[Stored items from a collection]
● ● ● ●
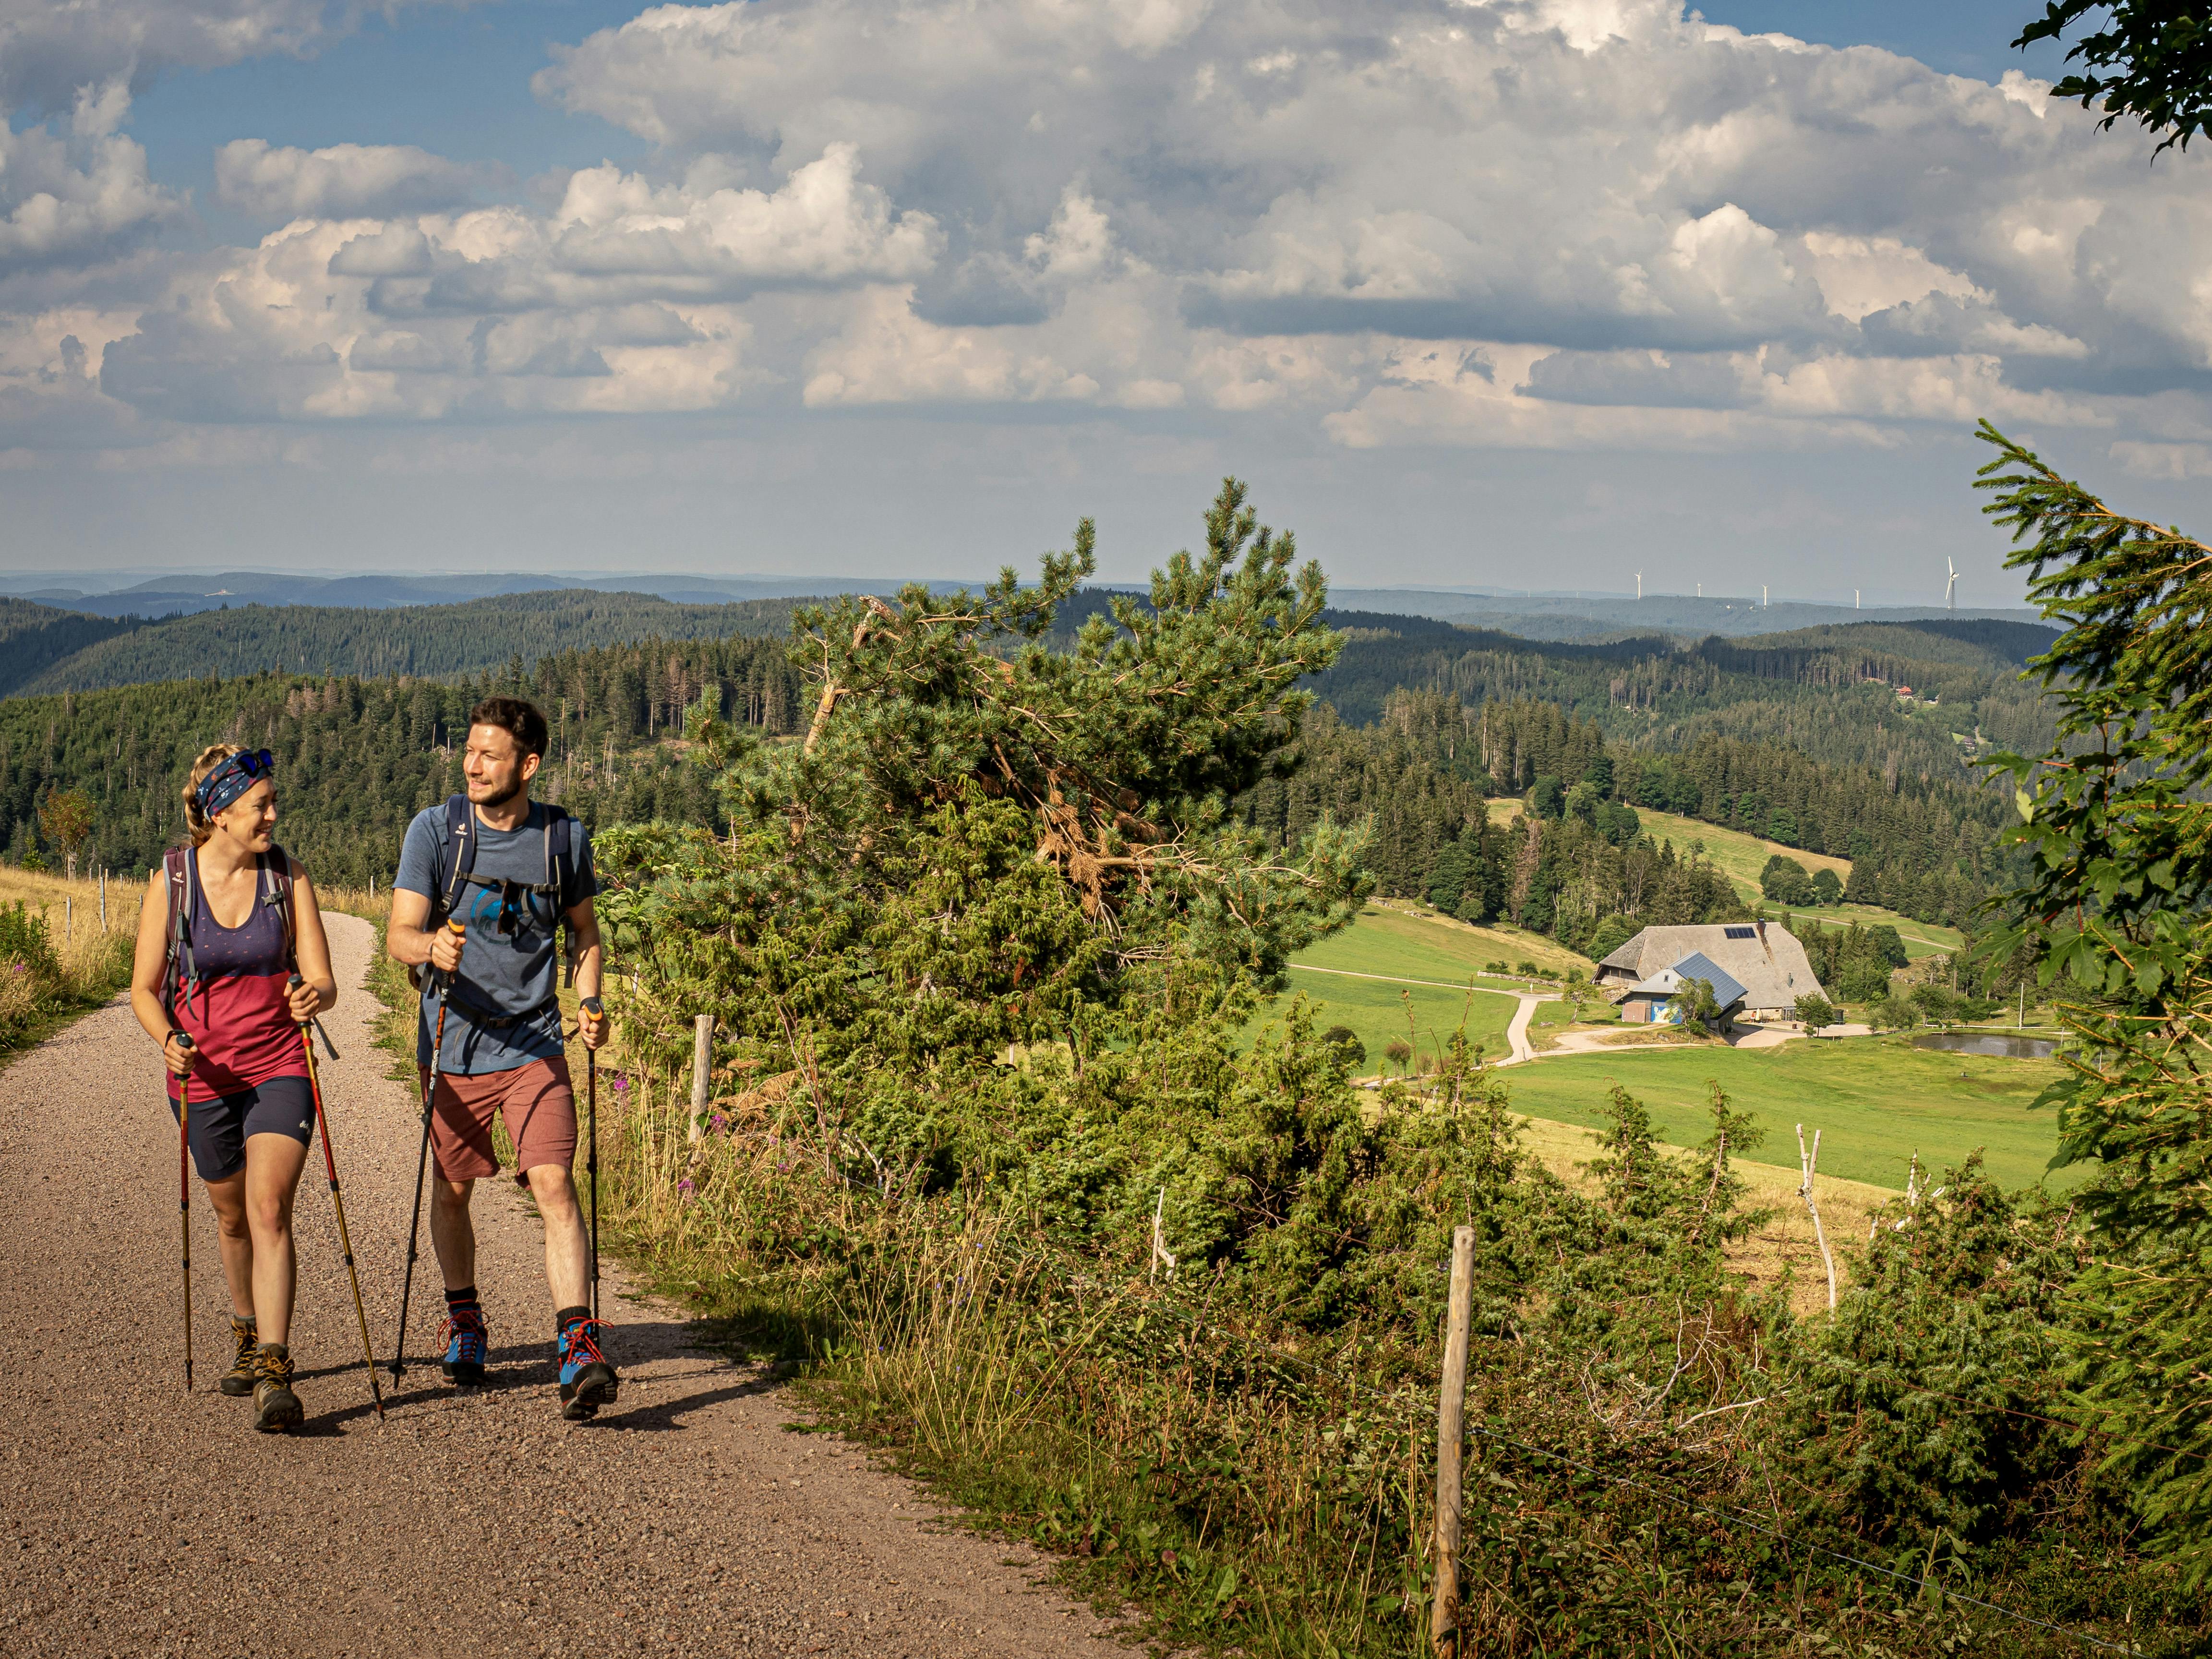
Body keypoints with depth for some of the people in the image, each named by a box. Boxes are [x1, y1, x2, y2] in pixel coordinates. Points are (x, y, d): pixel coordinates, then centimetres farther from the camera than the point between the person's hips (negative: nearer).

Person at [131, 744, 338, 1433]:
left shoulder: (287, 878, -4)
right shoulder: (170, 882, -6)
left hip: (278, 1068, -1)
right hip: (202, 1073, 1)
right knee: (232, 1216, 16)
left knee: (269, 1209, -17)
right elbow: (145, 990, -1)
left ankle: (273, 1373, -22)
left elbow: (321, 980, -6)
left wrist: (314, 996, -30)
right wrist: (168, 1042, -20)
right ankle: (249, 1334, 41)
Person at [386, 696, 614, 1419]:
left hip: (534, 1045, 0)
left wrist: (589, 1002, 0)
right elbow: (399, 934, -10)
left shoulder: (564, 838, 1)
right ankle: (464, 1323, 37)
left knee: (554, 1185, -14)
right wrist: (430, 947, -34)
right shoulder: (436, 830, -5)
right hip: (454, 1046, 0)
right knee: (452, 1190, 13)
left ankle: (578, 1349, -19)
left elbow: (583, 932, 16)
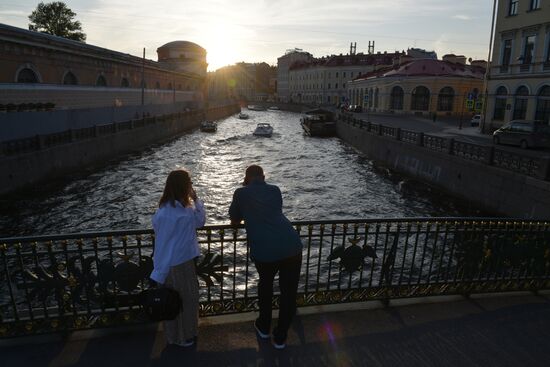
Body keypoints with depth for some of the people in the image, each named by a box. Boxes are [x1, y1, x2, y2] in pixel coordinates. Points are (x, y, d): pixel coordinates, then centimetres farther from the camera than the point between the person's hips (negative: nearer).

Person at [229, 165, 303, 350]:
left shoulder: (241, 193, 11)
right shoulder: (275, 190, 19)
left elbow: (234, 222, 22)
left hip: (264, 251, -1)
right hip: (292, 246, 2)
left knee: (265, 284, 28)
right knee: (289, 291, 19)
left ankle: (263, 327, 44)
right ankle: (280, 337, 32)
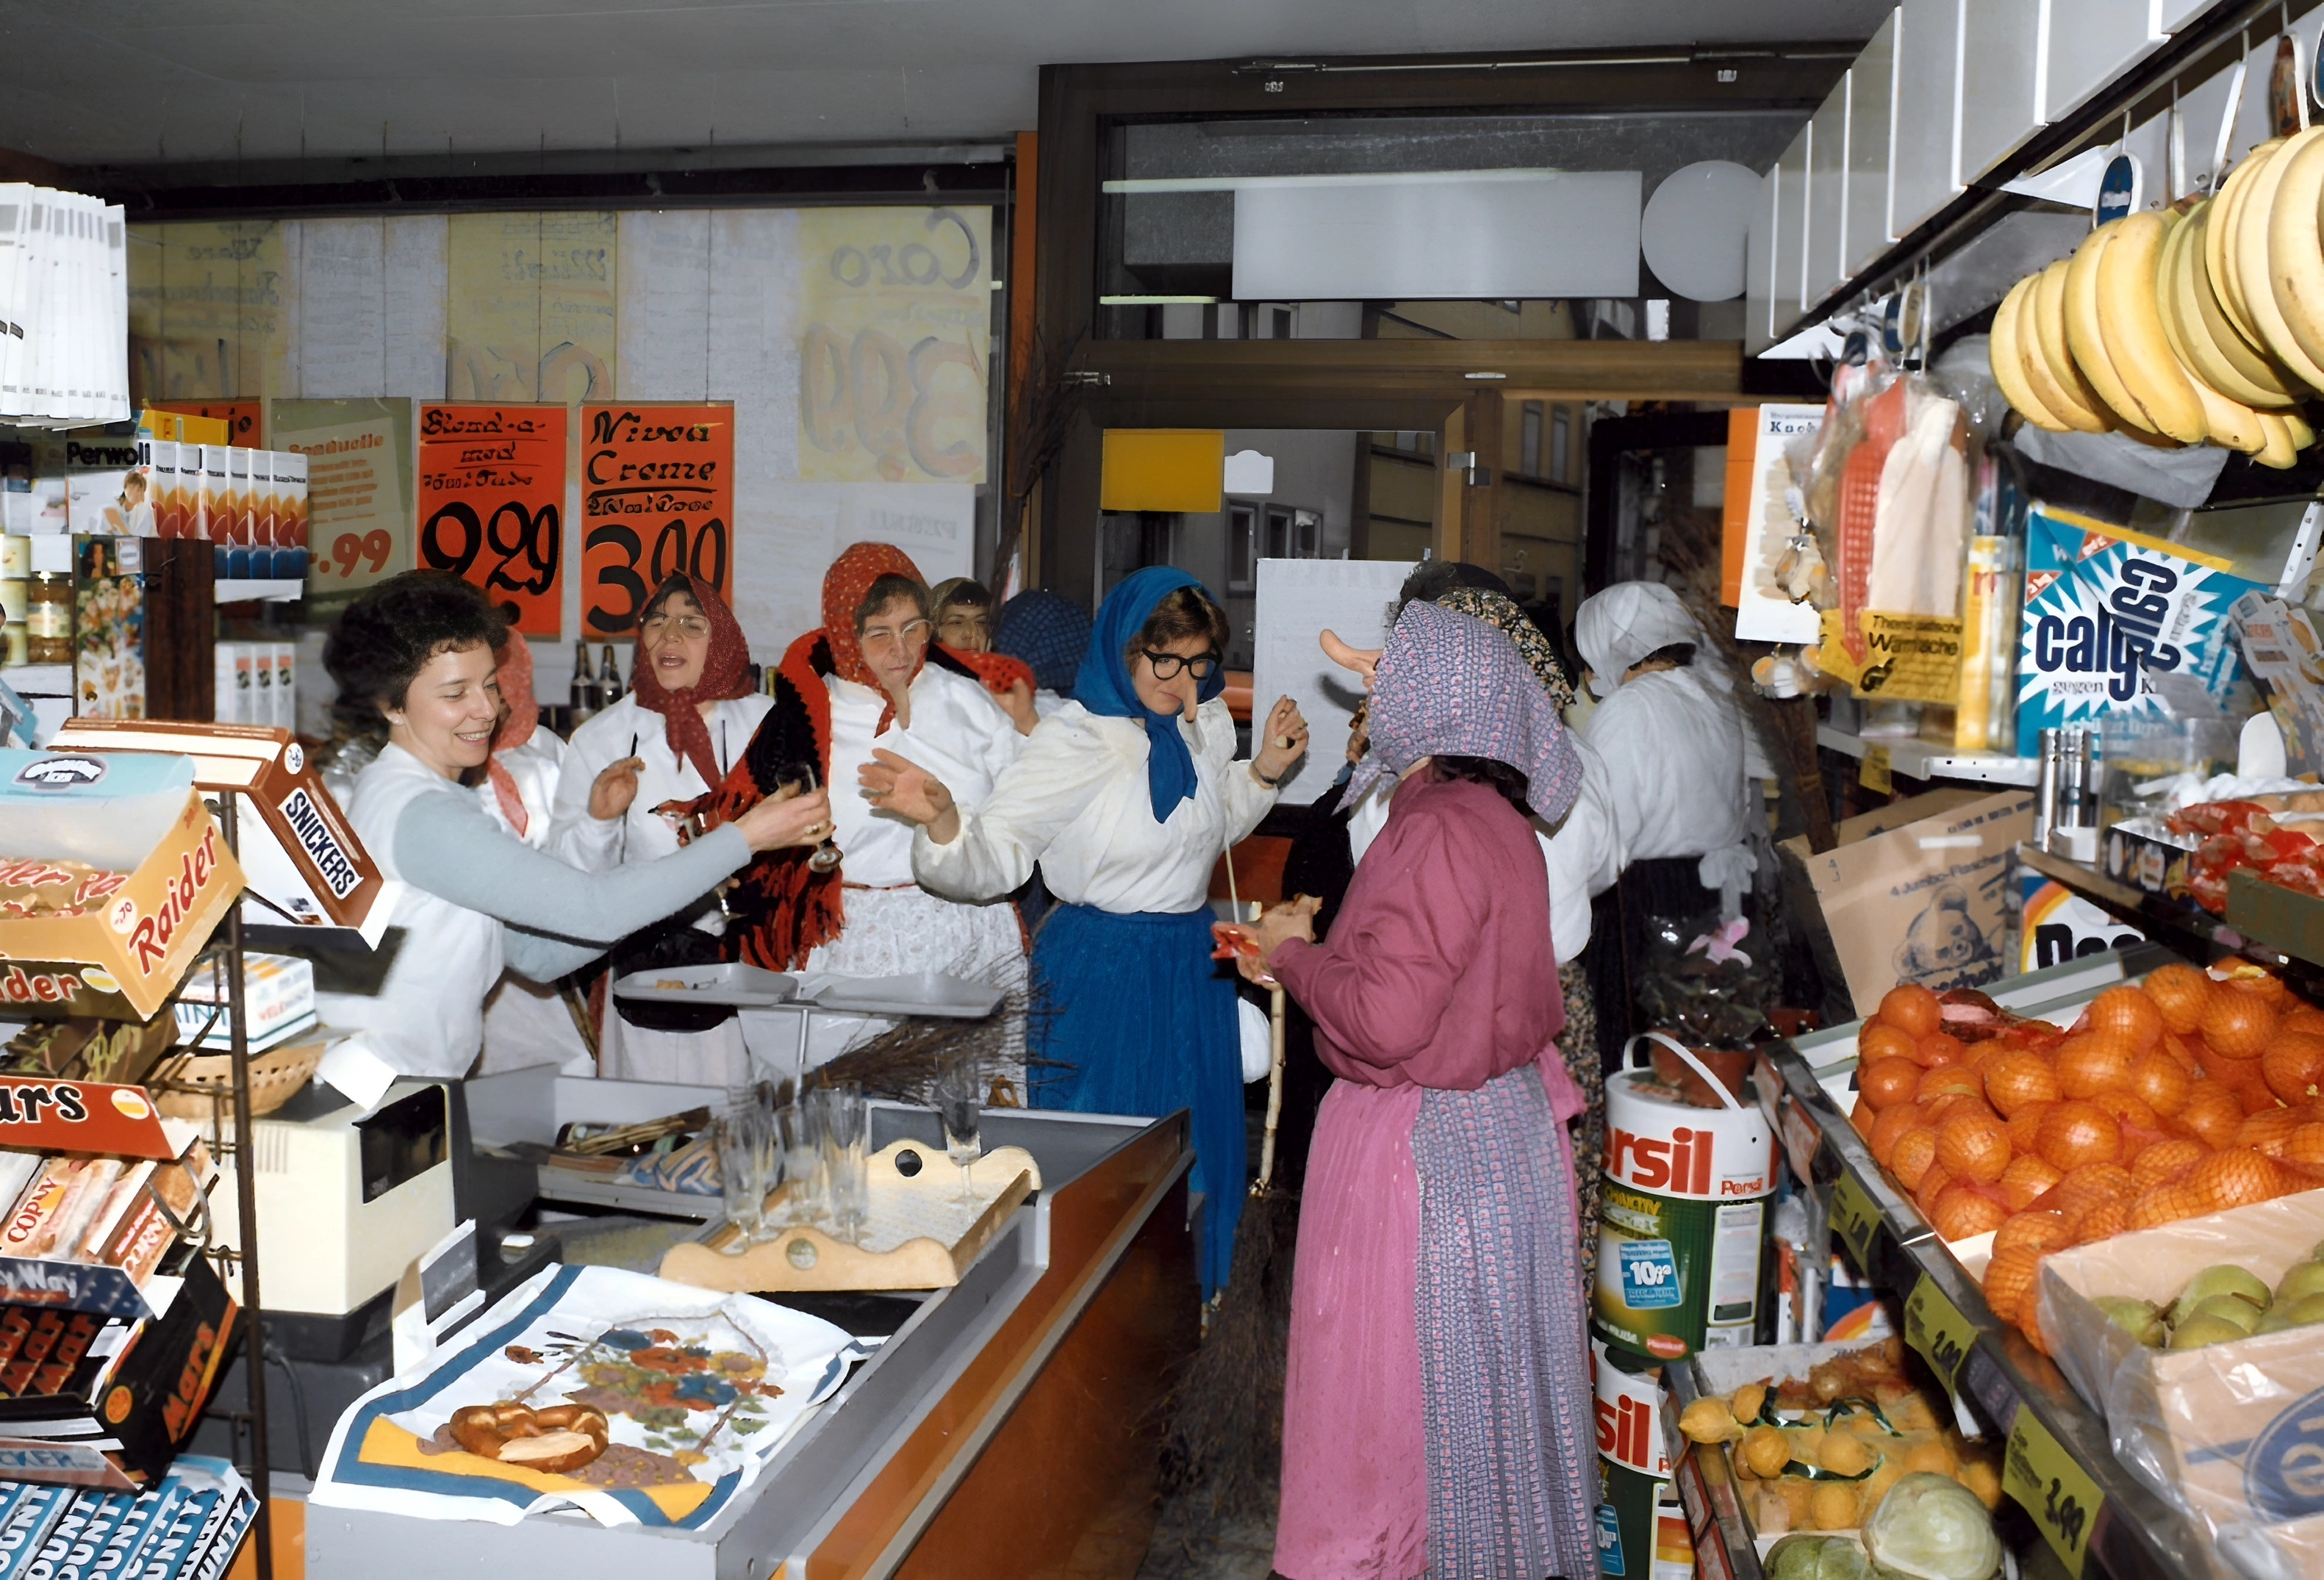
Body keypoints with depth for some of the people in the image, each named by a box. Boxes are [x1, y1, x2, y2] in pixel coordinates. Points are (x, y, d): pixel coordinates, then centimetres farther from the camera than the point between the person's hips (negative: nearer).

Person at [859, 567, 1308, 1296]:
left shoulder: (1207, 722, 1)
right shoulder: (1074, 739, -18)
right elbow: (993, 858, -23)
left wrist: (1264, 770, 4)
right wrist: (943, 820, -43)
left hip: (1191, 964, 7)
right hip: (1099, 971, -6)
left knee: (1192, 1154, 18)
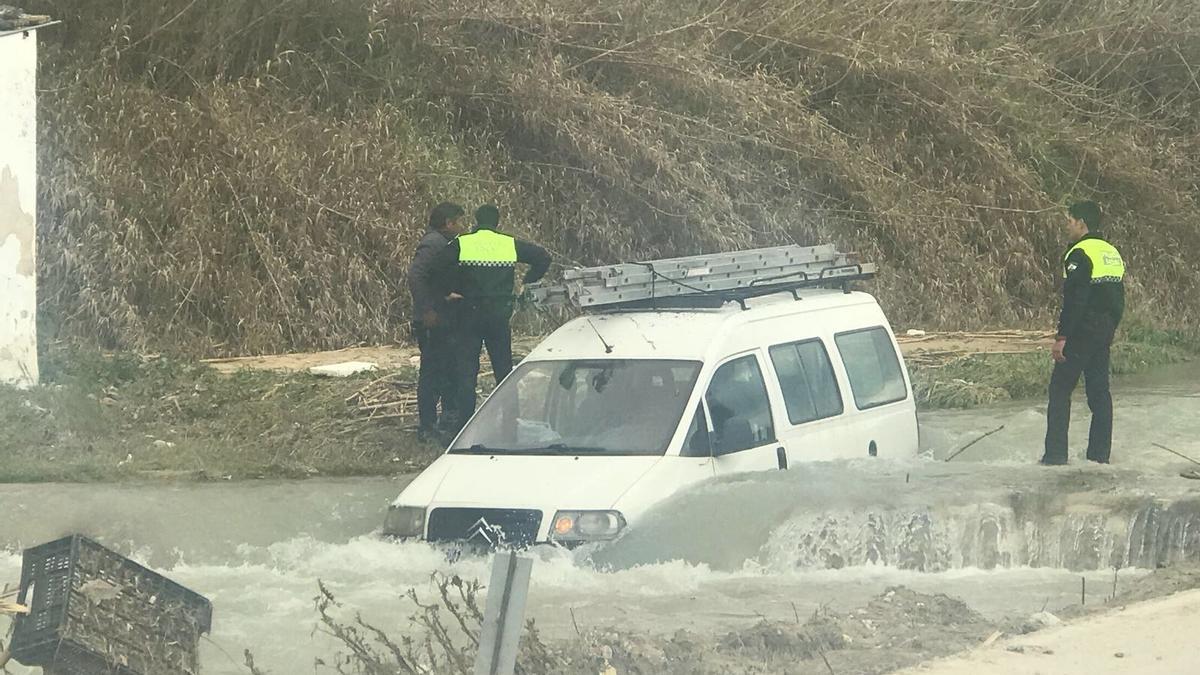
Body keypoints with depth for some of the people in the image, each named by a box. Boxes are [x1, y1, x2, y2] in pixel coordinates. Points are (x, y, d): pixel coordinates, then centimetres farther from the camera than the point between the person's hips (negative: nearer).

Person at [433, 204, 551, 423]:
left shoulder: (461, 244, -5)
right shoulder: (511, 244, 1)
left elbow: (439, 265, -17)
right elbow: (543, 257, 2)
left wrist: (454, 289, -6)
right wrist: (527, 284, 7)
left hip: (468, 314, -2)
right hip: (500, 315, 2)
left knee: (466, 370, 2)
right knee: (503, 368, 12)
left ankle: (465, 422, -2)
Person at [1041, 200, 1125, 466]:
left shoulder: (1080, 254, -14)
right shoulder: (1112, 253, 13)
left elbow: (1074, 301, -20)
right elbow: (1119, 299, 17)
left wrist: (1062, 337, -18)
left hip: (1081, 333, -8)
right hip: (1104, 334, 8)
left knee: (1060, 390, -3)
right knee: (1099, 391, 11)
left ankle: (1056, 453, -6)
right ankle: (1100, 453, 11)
● ● ● ●
(YOUR INSTRUCTIONS)
Would you please copy exactly the part of the entries above that begins at the line containing "right elbow: (145, 990, -1)" and ends at the line containing "left elbow: (583, 932, 16)", both lines included?

(EXERCISE ANSWER)
right elbow: (145, 990, -1)
left ankle: (273, 1373, -22)
left elbow: (321, 980, -6)
left wrist: (314, 996, -30)
right wrist: (168, 1042, -20)
right ankle: (249, 1334, 41)
Person at [386, 696, 614, 1419]:
left hip: (534, 1045, 0)
left wrist: (589, 1002, 0)
right elbow: (399, 934, -10)
left shoulder: (564, 838, 1)
right ankle: (464, 1323, 37)
left knee: (554, 1185, -14)
right wrist: (430, 947, -34)
right shoulder: (436, 830, -5)
right hip: (454, 1046, 0)
right knee: (452, 1190, 13)
left ankle: (578, 1349, -19)
left elbow: (583, 932, 16)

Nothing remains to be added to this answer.